Brown suggests that while rising utility costs are hitting nurseries hard, the issue has not led many more to sell up, nor deterred buyers.

He explains, ‘With their bills trebling, everyone has had to take stock, but most of the more entrepreneurial people say you’ve got to keep growing, as long as you don’t overstretch yourself.

‘We’re not seeing huge amounts of distress sales at all at the moment. Generally, people coming to market are being led by the same things they always were, not their electricity bill.’

He notes that while deals have gone through this year for both freehold and leasehold properties, where secure leases have been available, competition has been strong. ‘Partly, a lot of owners want to retain their properties to keep an annual income coming in, and basically create an instant pension,’ he explains.

‘Also, some of the private equity coming into the market is not fussed about buying a property; they don’t really need it. That's driven the leasehold market.’

LOOKING AHEAD

Brown suggests the coming year may see more of the same in terms of M&A activity, if there is not any significant increase in deals.

‘The buyers are there, and some of the multipliers are as high as I’ve ever seen, so sellers are in a very good place,’ he says.

‘I don’t think the multipliers can get much bigger to be honest, because the return on investment won’t work.

‘But even if things just stay static now, we’re in a super place.’

Turner says she thinks that any big changes are likely to be seen some time ahead, because for now the big consolidators look set to enjoy their pick of the market for many months, or even years, to come.

‘There's still so much stock out there that big groups would like to get their hands on,’ she says. ‘I think we’re still a few years away from them needing to change their buying spec. At the moment, they’ve pretty much got free rein to pick and choose.

‘But if the market becomes more competitive, they’re going to get pushback from the micro-consolidators, who in turn will be getting pushback from individuals.

‘Competition will increase, and they will have to go for things that maybe three years previously they would have not wanted. But we’re not there yet.’

CASE STUDY: ‘People believe in our model’

London Early Years Foundation (LEYF) has raised £1.5 million in funding through a seven-year charity bond, promoted by Triodos Bank's crowdfunding platform, to help finance its aims to expand from providing 4,000 places across Greater London to 10,000, more than doubling its portfolio of 39 nurseries to approximately 80 settings in future.

June O’Sullivan, chief executive at LEYF, explains, ‘We have a seven-year, steady-as-you-go plan, not great big speedy acquisitions, because that's not wise. But the number of settings closing in London has increased, and a high proportion are in areas of deprivation. With a decrease in places for children in need in those areas, we felt we could make a difference.’

LEYF paid off a previous social investment loan of £1.25 million in the middle of the pandemic.

‘I think once you’ve done that, it's a feather in your cap and people are more likely to support you,’ says O’Sullivan. ‘You get a track record that you’re reliable. We’ve been expanding forever, really, the only difference now is that we’re getting money because people believe in our model. That's brilliant.’

During the pandemic, the group invested in strengthening its central office in order to create solid infrastructure for expansion.

‘We’re operating on the principle that the economy of scale becomes more effective, because central office doesn’t need to grow every time we take on a new nursery,’ says O’Sullivan. ‘Acquiring isn’t as painful with the right systems and processes in place.’
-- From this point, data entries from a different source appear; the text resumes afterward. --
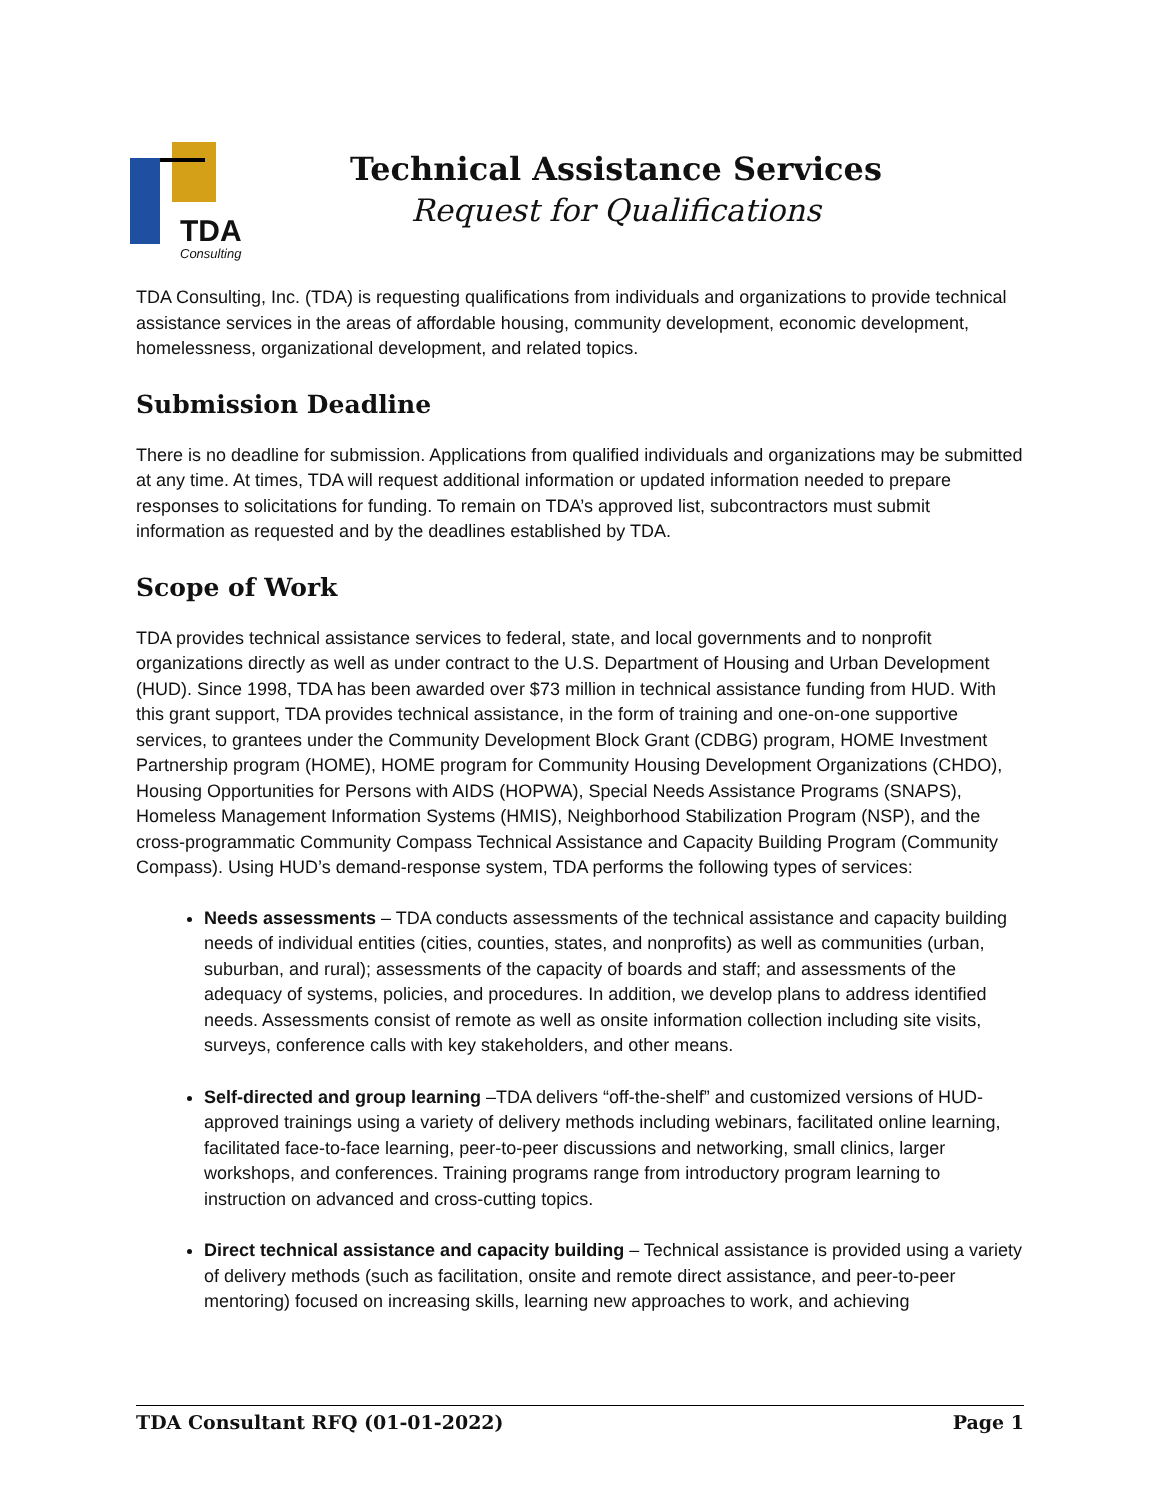TDA
Consulting
Technical Assistance Services
Request for Qualifications
TDA Consulting, Inc. (TDA) is requesting qualifications from individuals and organizations to provide technical assistance services in the areas of affordable housing, community development, economic development, homelessness, organizational development, and related topics.
Submission Deadline
There is no deadline for submission. Applications from qualified individuals and organizations may be submitted at any time. At times, TDA will request additional information or updated information needed to prepare responses to solicitations for funding. To remain on TDA’s approved list, subcontractors must submit information as requested and by the deadlines established by TDA.
Scope of Work
TDA provides technical assistance services to federal, state, and local governments and to nonprofit organizations directly as well as under contract to the U.S. Department of Housing and Urban Development (HUD). Since 1998, TDA has been awarded over $73 million in technical assistance funding from HUD. With this grant support, TDA provides technical assistance, in the form of training and one-on-one supportive services, to grantees under the Community Development Block Grant (CDBG) program, HOME Investment Partnership program (HOME), HOME program for Community Housing Development Organizations (CHDO), Housing Opportunities for Persons with AIDS (HOPWA), Special Needs Assistance Programs (SNAPS), Homeless Management Information Systems (HMIS), Neighborhood Stabilization Program (NSP), and the cross-programmatic Community Compass Technical Assistance and Capacity Building Program (Community Compass). Using HUD’s demand-response system, TDA performs the following types of services:
Needs assessments – TDA conducts assessments of the technical assistance and capacity building needs of individual entities (cities, counties, states, and nonprofits) as well as communities (urban, suburban, and rural); assessments of the capacity of boards and staff; and assessments of the adequacy of systems, policies, and procedures. In addition, we develop plans to address identified needs. Assessments consist of remote as well as onsite information collection including site visits, surveys, conference calls with key stakeholders, and other means.
Self-directed and group learning –TDA delivers “off-the-shelf” and customized versions of HUD-approved trainings using a variety of delivery methods including webinars, facilitated online learning, facilitated face-to-face learning, peer-to-peer discussions and networking, small clinics, larger workshops, and conferences. Training programs range from introductory program learning to instruction on advanced and cross-cutting topics.
Direct technical assistance and capacity building – Technical assistance is provided using a variety of delivery methods (such as facilitation, onsite and remote direct assistance, and peer-to-peer mentoring) focused on increasing skills, learning new approaches to work, and achieving
TDA Consultant RFQ (01-01-2022) Page 1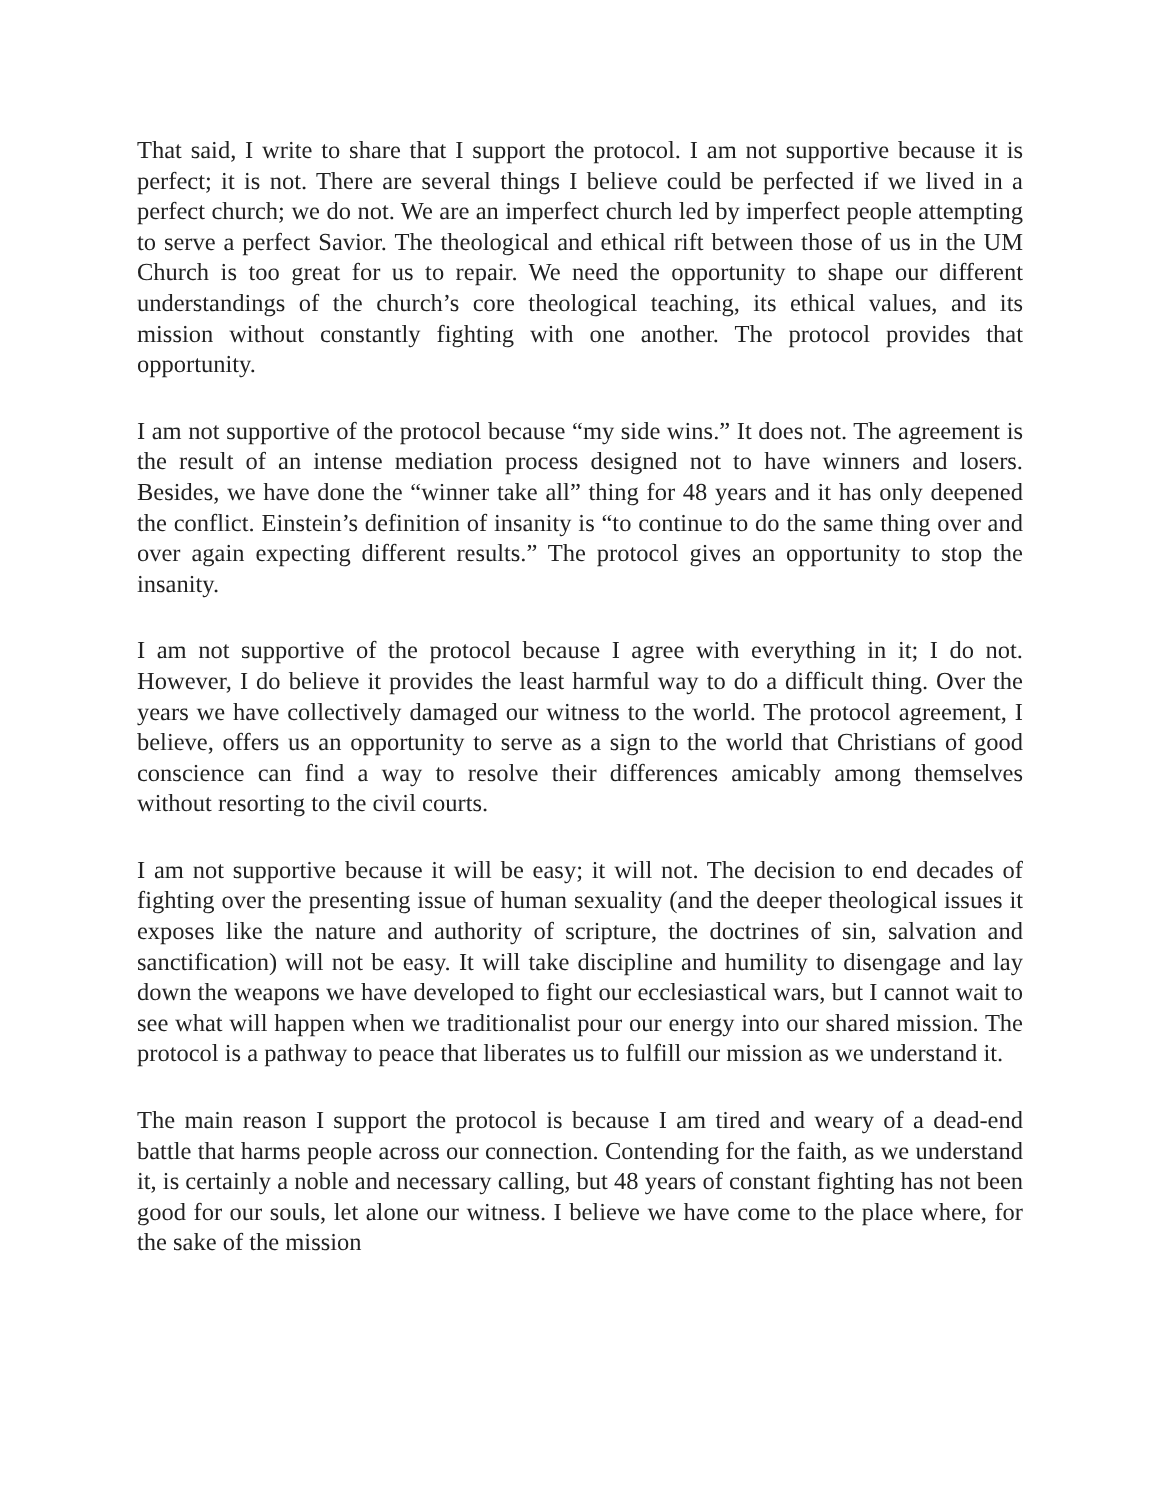That said, I write to share that I support the protocol. I am not supportive because it is perfect; it is not. There are several things I believe could be perfected if we lived in a perfect church; we do not. We are an imperfect church led by imperfect people attempting to serve a perfect Savior. The theological and ethical rift between those of us in the UM Church is too great for us to repair. We need the opportunity to shape our different understandings of the church’s core theological teaching, its ethical values, and its mission without constantly fighting with one another. The protocol provides that opportunity.
I am not supportive of the protocol because “my side wins.” It does not. The agreement is the result of an intense mediation process designed not to have winners and losers. Besides, we have done the “winner take all” thing for 48 years and it has only deepened the conflict. Einstein’s definition of insanity is “to continue to do the same thing over and over again expecting different results.” The protocol gives an opportunity to stop the insanity.
I am not supportive of the protocol because I agree with everything in it; I do not. However, I do believe it provides the least harmful way to do a difficult thing. Over the years we have collectively damaged our witness to the world. The protocol agreement, I believe, offers us an opportunity to serve as a sign to the world that Christians of good conscience can find a way to resolve their differences amicably among themselves without resorting to the civil courts.
I am not supportive because it will be easy; it will not. The decision to end decades of fighting over the presenting issue of human sexuality (and the deeper theological issues it exposes like the nature and authority of scripture, the doctrines of sin, salvation and sanctification) will not be easy. It will take discipline and humility to disengage and lay down the weapons we have developed to fight our ecclesiastical wars, but I cannot wait to see what will happen when we traditionalist pour our energy into our shared mission. The protocol is a pathway to peace that liberates us to fulfill our mission as we understand it.
The main reason I support the protocol is because I am tired and weary of a dead-end battle that harms people across our connection. Contending for the faith, as we understand it, is certainly a noble and necessary calling, but 48 years of constant fighting has not been good for our souls, let alone our witness. I believe we have come to the place where, for the sake of the mission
Since the launch of the bond, LEYF has made progress on its growth strategy with a new nursery scheduled to open in Thames Reach in early 2023, and expanded capacity in its existing Barking Riverside nursery.

‘It's not necessarily just acquiring buildings. We want to demonstrate that our model works and is effective, so we expand settings where we can,’ says O’Sullivan.

Buying new settings will prioritise staffing and geography, she adds.

‘In a staffing crisis, it's sensible to get a nursery that's already staffed,’ O’Sullivan says. ‘And we like clusters. If there is a need somewhere we already have nurseries, I’d rather extend and deepen there because people can support and cover each other, and there's a sense of connectedness.’

LEYF has two small community nurseries in the pipeline.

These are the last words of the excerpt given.